By: Sophie Boot

Evolve Education shares last traded at 78 cents, and have fallen 22 per cent this year

Evolve Education said first-half profit more than halved as occupancy rates dropped and it took a $3 million GST impairment. The early childhood education centre operator maintained its forecasts for the full year.

Consistent with previous guidance, net profit fell to $4 million in the six months to Sept. 30, including the impairment which related to historic GST treatment of payments to home-based workers. Excluding that, profit was $7 million, compared to $8.8 million in the previous first half. Revenue rose 7 per cent to $81.3 million.

When Evolve warned of the expected fall in August, chair Alistair Ryan said it was disappointing and the company had been slow to react but was confident it could turn it around in the second half. Chief executive Alan Wham resigned shortly afterwards, to be replaced by Mark Finlay, a former director and founder and managing director of the Lollipops Educare Group.

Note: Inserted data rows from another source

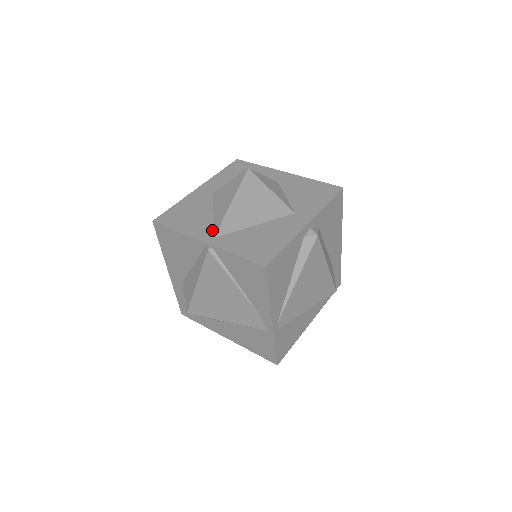
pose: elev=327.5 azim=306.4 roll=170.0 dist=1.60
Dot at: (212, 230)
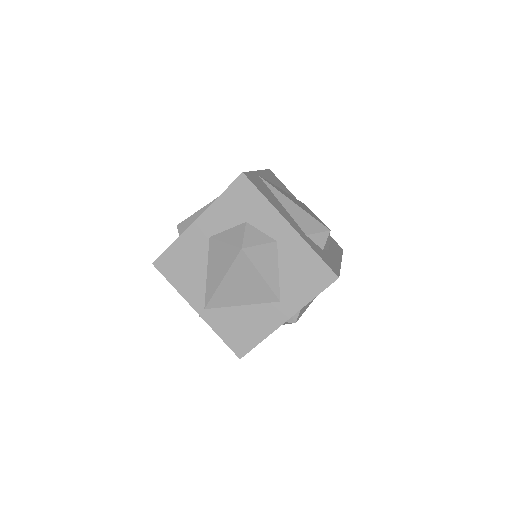
Dot at: (204, 298)
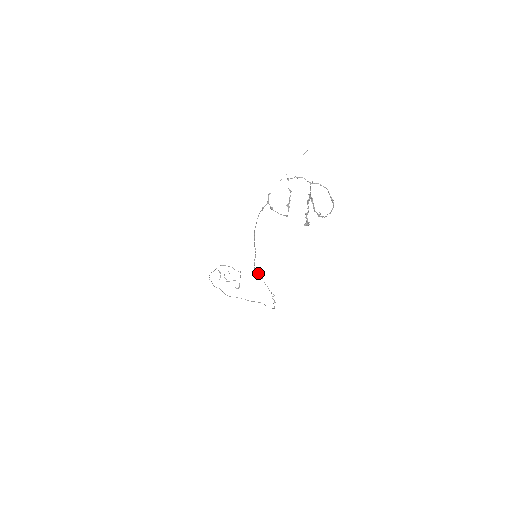
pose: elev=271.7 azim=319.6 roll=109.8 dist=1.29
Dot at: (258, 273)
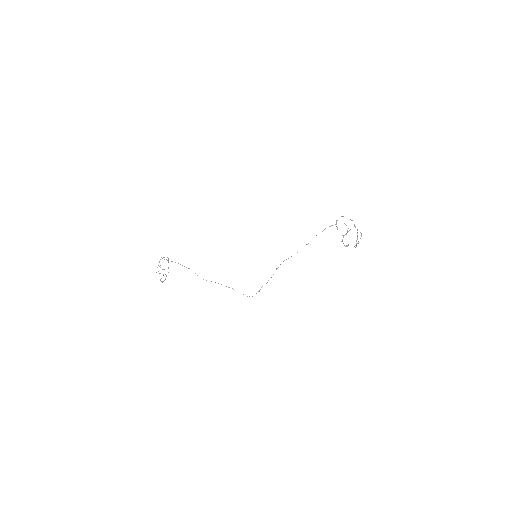
Dot at: (280, 264)
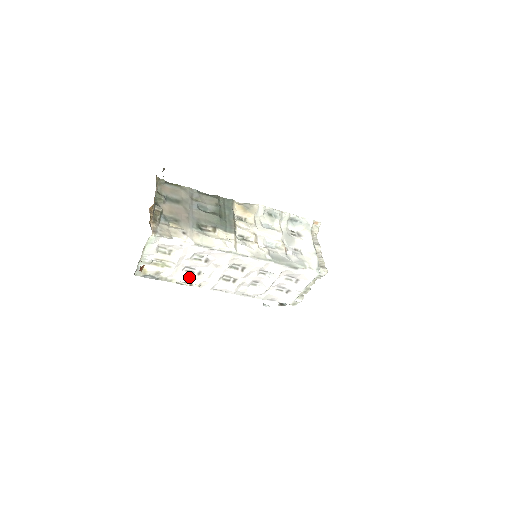
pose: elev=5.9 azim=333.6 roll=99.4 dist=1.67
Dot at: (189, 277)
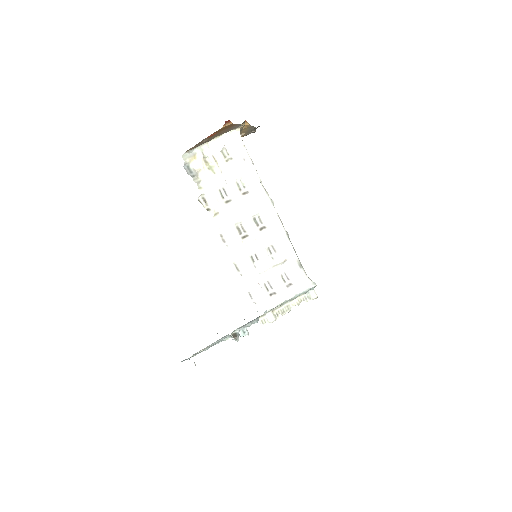
Dot at: (216, 198)
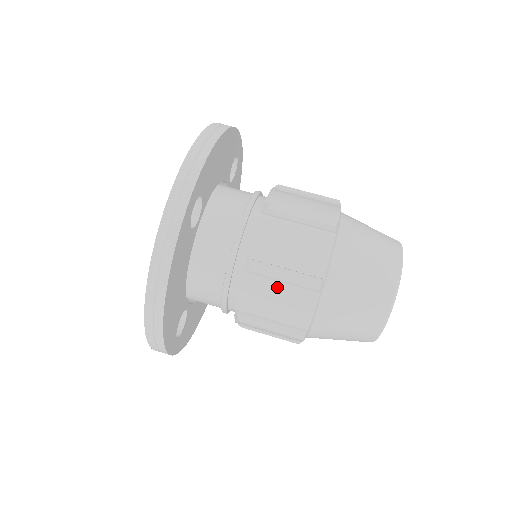
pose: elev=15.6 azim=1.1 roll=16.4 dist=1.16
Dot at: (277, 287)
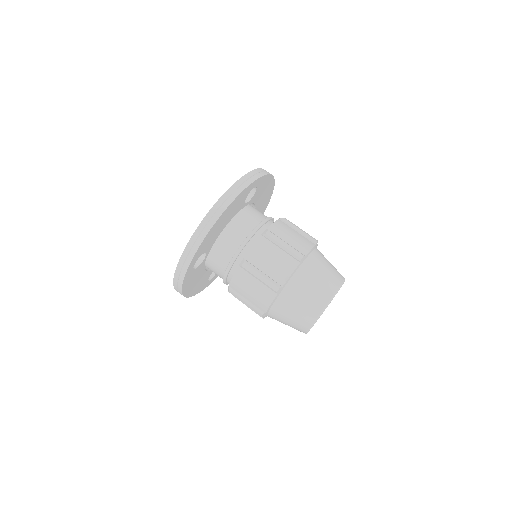
Dot at: occluded
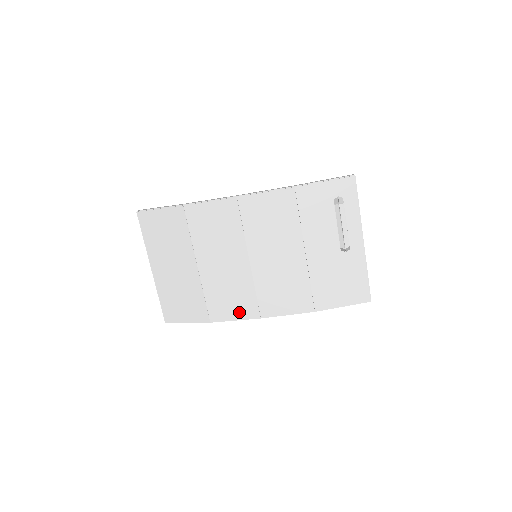
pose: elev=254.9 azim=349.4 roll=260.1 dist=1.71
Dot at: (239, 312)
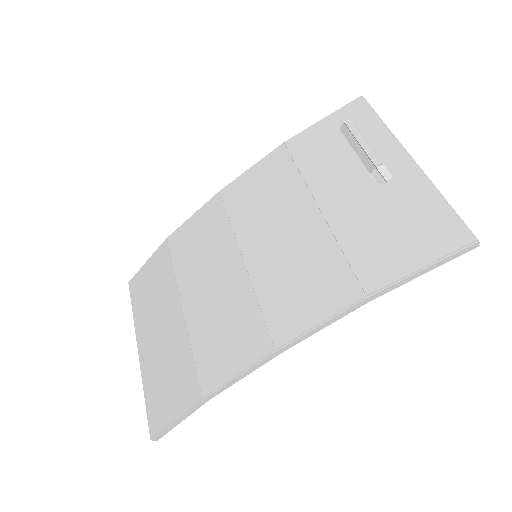
Dot at: (241, 355)
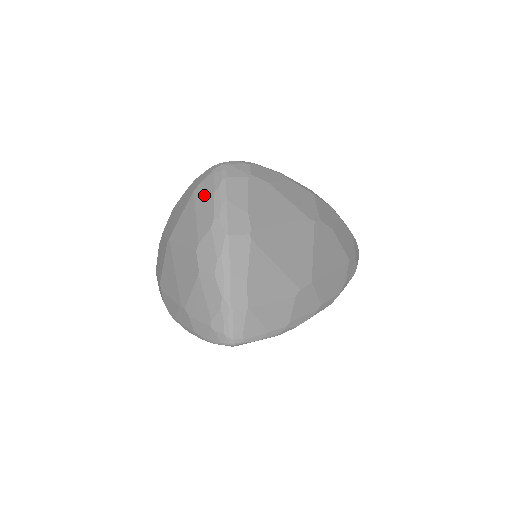
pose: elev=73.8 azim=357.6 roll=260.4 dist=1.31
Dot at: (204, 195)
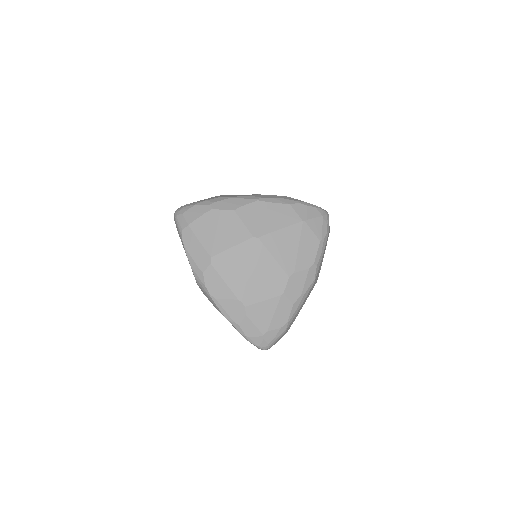
Dot at: (312, 235)
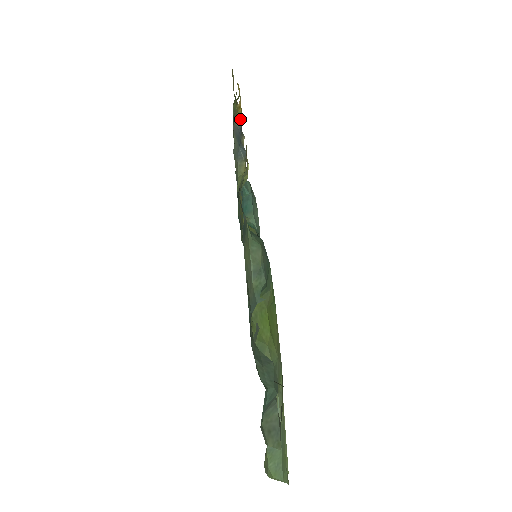
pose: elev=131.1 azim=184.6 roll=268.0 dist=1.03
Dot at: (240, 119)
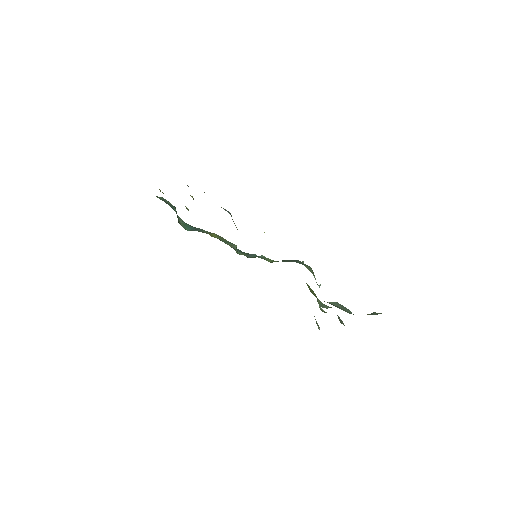
Dot at: occluded
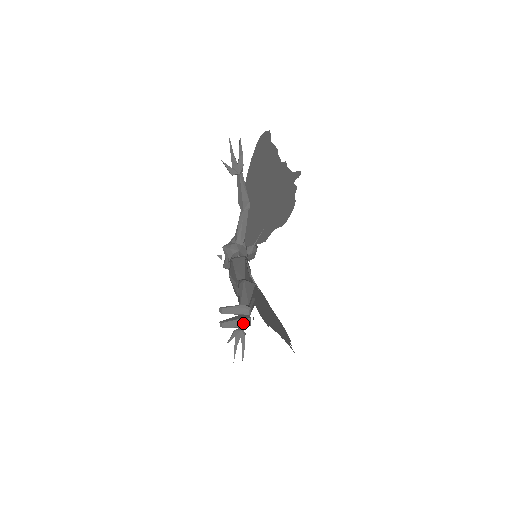
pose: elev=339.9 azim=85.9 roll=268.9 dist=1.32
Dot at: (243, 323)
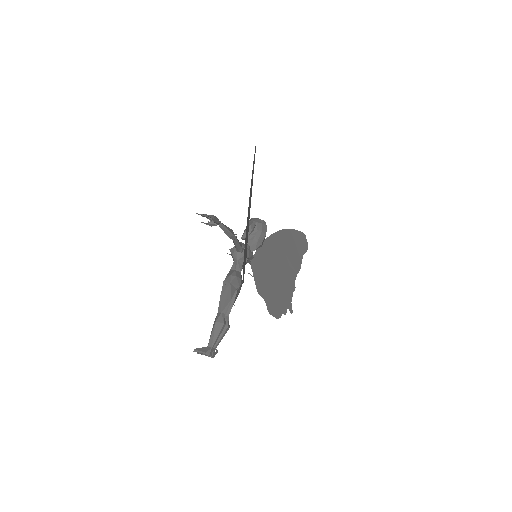
Dot at: occluded
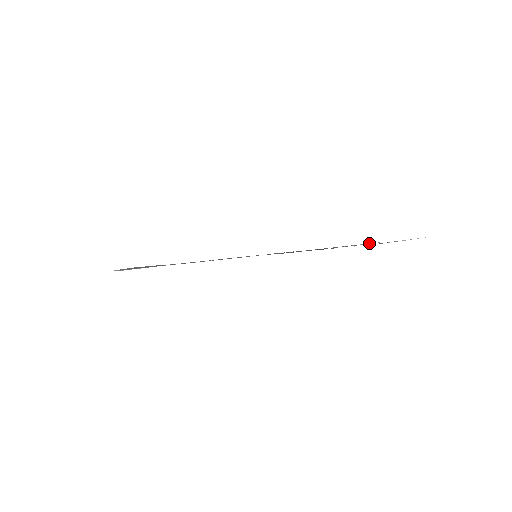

Finlay said today that the company is still targeting net profit before non-recurring items between $14 million and $15 million in the current financial year, and that will depend on strong enrolment levels in calendar 2018 and “further cost reduction initiatives”.

Home-based services revenues have “continued to deteriorate”, dropping to $10.9 million in the first half from $12.7 million a year earlier, which the company said had been impacted by the costs and distraction of compliance activities. A comprehensive business review is being undertaken, it said.

Centre occupancy fell 2 percentage points to 81 per cent on a same-centre basis in the first half, but there were early signs of recovery in the second quarter, it said. Occupancy of its 15 centres bought in the 2017 financial year rose 2 percentage points to 70 per cent.

In the first half, Evolve bought seven existing centres for a total of $9.9 million and opened two new centres, meaning it now has 126 in total.

The company will open a third new centre in West Auckland this month, and plans to open a further four in the next year, all in the North Island.

Finlay said the company is “taking a cautious approach to acquiring existing centres given the high price expectations of owners and a general lack of quality centres coming to the market.”

“This quieter period for centre acquisition is enabling us to focus on improving operational effectiveness and efficiencies across our existing portfolio of early learning centres, and pursuing growth through the development of new centres,” he said. “Our approach will continue to be to actively manage the portfolio, particularly those centres that do not meet our financial or operating targets.”

Evolve declared a 2.5 cent per share interim dividend, unchanged from the previous year, and payable on Dec. 20.

The shares last traded at 78 cents, and have fallen 22 per cent this year.